• What you should do: Across all the records, filter for lines with the word "απλή" and copy them.
====
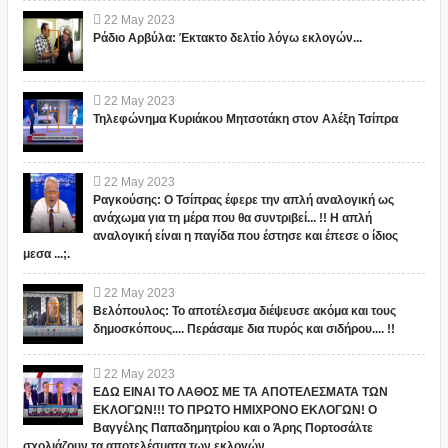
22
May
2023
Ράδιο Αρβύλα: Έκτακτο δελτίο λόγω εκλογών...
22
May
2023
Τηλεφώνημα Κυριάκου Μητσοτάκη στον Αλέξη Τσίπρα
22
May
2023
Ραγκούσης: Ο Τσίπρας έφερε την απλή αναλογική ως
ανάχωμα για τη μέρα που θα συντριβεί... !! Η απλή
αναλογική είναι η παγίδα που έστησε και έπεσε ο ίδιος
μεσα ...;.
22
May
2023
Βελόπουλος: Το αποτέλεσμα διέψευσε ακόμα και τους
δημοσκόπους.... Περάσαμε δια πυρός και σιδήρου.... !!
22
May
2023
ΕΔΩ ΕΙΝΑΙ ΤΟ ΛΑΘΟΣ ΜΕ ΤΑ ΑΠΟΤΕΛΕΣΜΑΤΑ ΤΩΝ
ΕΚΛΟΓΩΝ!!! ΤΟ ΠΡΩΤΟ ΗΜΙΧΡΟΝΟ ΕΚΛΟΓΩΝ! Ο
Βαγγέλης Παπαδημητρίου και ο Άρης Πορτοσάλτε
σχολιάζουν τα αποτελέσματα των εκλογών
====
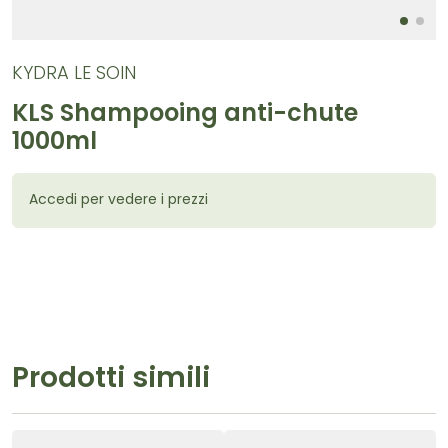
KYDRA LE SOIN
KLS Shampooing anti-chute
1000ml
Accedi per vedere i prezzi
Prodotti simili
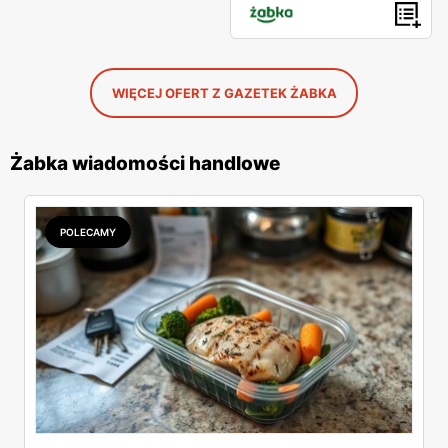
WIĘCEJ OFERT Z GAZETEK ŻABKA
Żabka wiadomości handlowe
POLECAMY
====
• Solution to this problem:
Ραγκούσης: Ο Τσίπρας έφερε την απλή αναλογική ως
ανάχωμα για τη μέρα που θα συντριβεί... !! Η απλή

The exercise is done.